[[ Data excerpts open ]]
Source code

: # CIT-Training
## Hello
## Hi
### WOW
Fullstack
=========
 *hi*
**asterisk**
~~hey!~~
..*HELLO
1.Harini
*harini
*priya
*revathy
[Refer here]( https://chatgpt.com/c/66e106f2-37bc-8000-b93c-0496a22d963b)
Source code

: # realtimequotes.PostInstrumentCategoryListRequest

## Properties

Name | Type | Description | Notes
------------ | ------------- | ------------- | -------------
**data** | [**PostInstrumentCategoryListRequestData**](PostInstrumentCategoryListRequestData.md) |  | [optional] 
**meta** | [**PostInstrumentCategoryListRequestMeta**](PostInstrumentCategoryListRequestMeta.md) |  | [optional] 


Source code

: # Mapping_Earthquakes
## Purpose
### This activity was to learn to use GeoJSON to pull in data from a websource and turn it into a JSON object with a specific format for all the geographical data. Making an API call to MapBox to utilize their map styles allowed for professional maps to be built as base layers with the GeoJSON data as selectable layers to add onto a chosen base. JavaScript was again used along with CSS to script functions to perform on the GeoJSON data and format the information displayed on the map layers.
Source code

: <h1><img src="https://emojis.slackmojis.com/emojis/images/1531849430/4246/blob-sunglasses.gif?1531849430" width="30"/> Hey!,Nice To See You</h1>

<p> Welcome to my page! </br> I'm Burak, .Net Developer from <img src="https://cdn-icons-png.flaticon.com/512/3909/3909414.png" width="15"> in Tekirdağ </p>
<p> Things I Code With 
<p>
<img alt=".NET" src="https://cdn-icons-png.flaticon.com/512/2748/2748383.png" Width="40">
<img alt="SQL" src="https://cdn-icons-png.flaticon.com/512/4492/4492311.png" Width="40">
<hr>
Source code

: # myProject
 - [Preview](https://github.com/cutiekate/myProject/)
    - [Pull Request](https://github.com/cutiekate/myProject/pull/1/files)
[[ Data excerpts closed ]]
__Work item__
Write out every line of the data again, exactly as it reads.

__Response box__
Source code

: # CIT-Training
## Hello
## Hi
### WOW
Fullstack
=========
 *hi*
**asterisk**
~~hey!~~
..*HELLO
1.Harini
*harini
*priya
*revathy
[Refer here]( https://chatgpt.com/c/66e106f2-37bc-8000-b93c-0496a22d963b)
Source code

: # realtimequotes.PostInstrumentCategoryListRequest

## Properties

Name | Type | Description | Notes
------------ | ------------- | ------------- | -------------
**data** | [**PostInstrumentCategoryListRequestData**](PostInstrumentCategoryListRequestData.md) |  | [optional] 
**meta** | [**PostInstrumentCategoryListRequestMeta**](PostInstrumentCategoryListRequestMeta.md) |  | [optional] 


Source code

: # Mapping_Earthquakes
## Purpose
### This activity was to learn to use GeoJSON to pull in data from a websource and turn it into a JSON object with a specific format for all the geographical data. Making an API call to MapBox to utilize their map styles allowed for professional maps to be built as base layers with the GeoJSON data as selectable layers to add onto a chosen base. JavaScript was again used along with CSS to script functions to perform on the GeoJSON data and format the information displayed on the map layers.
Source code

: <h1><img src="https://emojis.slackmojis.com/emojis/images/1531849430/4246/blob-sunglasses.gif?1531849430" width="30"/> Hey!,Nice To See You</h1>

<p> Welcome to my page! </br> I'm Burak, .Net Developer from <img src="https://cdn-icons-png.flaticon.com/512/3909/3909414.png" width="15"> in Tekirdağ </p>
<p> Things I Code With 
<p>
<img alt=".NET" src="https://cdn-icons-png.flaticon.com/512/2748/2748383.png" Width="40">
<img alt="SQL" src="https://cdn-icons-png.flaticon.com/512/4492/4492311.png" Width="40">
<hr>
Source code

: # myProject
 - [Preview](https://github.com/cutiekate/myProject/)
    - [Pull Request](https://github.com/cutiekate/myProject/pull/1/files)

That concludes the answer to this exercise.